Во время Семипалатинских перегибов как раз перед решением вопроса о конфискации, я во время приезда в Кызылорду наблюдал, как метался Габбасов из-за личных интересов ( у него в степи скот тоже был отобран). И это обстоятельство явно вновь сделало его чрезвычайно активным во время этих перегибов. Я тогда же ему сказал свою точку зрения. Что если он этому вопросу (перегибам) придает общественное значение и у него есть обоснованный материал, то ему как ответственному работнику Госплана надлежит написать записку в правительственные органы, а не метаться из-за личного интереса. Эту свою точку зрения я высказывал и другим товарищам, как например, Кадырбаеву Сейдазыму, который оценивал его поведение также как я. После принятия решения о конфискации я не на долго ездил домой в степь, по пути разъяснял населению политику правительства по интересующим их вопросам конфискации.

В связи с предъявлением мне статей 57, 58-7 мне было разъяснено уполномоченным УОО ПП ОГПУ тов.Поповым, что здесь имеется ввиду не вредительство, а стремление к искажению советской действительности, и в виде примера привел показания Алиханова Фазыла. В последний раз при объявлении мне постановления о переквалификации моего дела в связи с зачислением уполномоченным Поповым выдержки из показаний Алиханова, обнаружились для меня новые обстоятельства, что будто бы я провел директиву о сокращении плана мясозаготовок Барлыбаеву, консультанту совнаркома по социально-культурным вопросам.

Случайный инцидент с участием Барлыбаева имел место быть, когда у меня были в гостях семьи Шомбалова Мажита, Алимханова и Барлыбаева. К стыду моему я должен признаться в силу раскрытия истины, что я проводил товарищеское угощение. Я его устроил специально для семейства Шомбаловых после его болезни (паралича), а для Алихановых в ответ на их приглашение моей семьи. Следуя человеческим слабостям и порокам, мы изрядно выпили. Только Шомбалов после болезни отказывался и пил весьма умеренно. Я будучи в состоянии опьянения, из желания угодить своим гостям, стал говорить комплименты и, видимо, тогда своему разговору придал общественный характер.

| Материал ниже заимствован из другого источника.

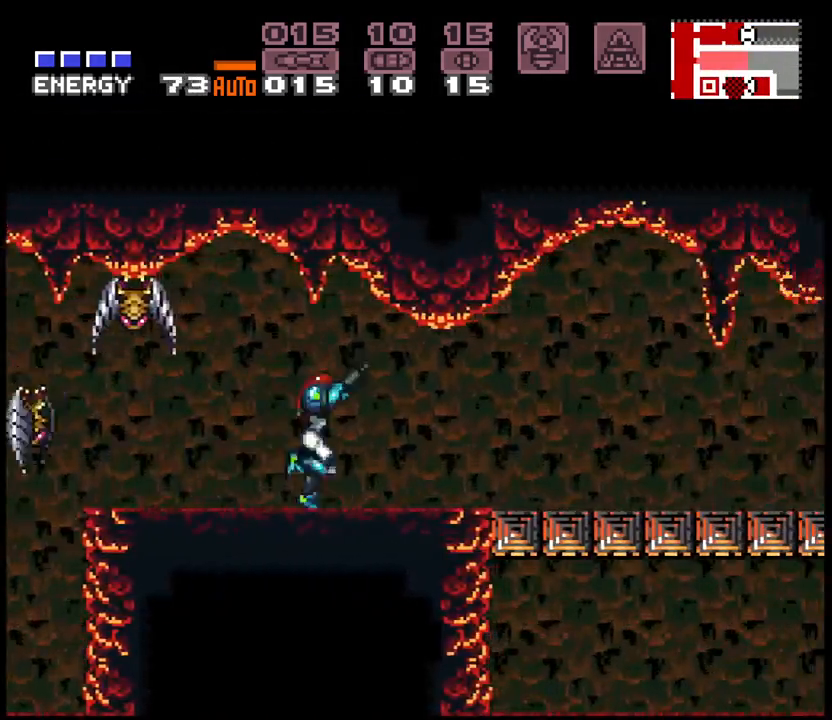
{"buttons": ["A", "L1", "DPAD_RIGHT"], "events": [[50, "L1", "up"], [50, "R1", "up"], [117, "R1", "down"], [133, "L1", "down"], [200, "R1", "up"], [217, "L1", "up"], [267, "L1", "down"], [267, "R1", "down"], [350, "R1", "up"], [367, "L1", "up"], [417, "L1", "down"], [417, "R1", "down"], [500, "R1", "up"]]}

Похвалив Алиханова на основе его же слов, что план органа принял решение, чтобы соблюсти интересы животноводства и сохранить их количественный состав, и он в этом пьяном разговоре олицетворял «Cоюзмясо». Я даже не представлял себе контрреволюционности этой болтовни. Как это можно толковать директивы Барлыбаева с этого толка.

В этой связи я теперь вынужден объяснять следующее: Алиханов, когда сидел в тюрьме вместе со мной в камере до его освобождения, высказывал как бы с сожалением – почему же не арестован Барлыбаев? Его участие в движении Алашординцев всем известно, и при этом подразумевал, что ему ничего не стоит привести сюда любого человека, и в частности Барлыбаева. Для этого ему нужно сказать, что он связан с ним, или что-нибудь в этом духе. Я тогда не придал никакого значения его шуткам. Хотя оборвал его. У него было неприязненное отношение к Барлыбаеву в связи с прежней службой и всякими группировками среди казахских работников Семипалатинской губернии, об этом мне было известно и раньше. Объявление это по существу недоразумение, связанное с показанием Алиханова.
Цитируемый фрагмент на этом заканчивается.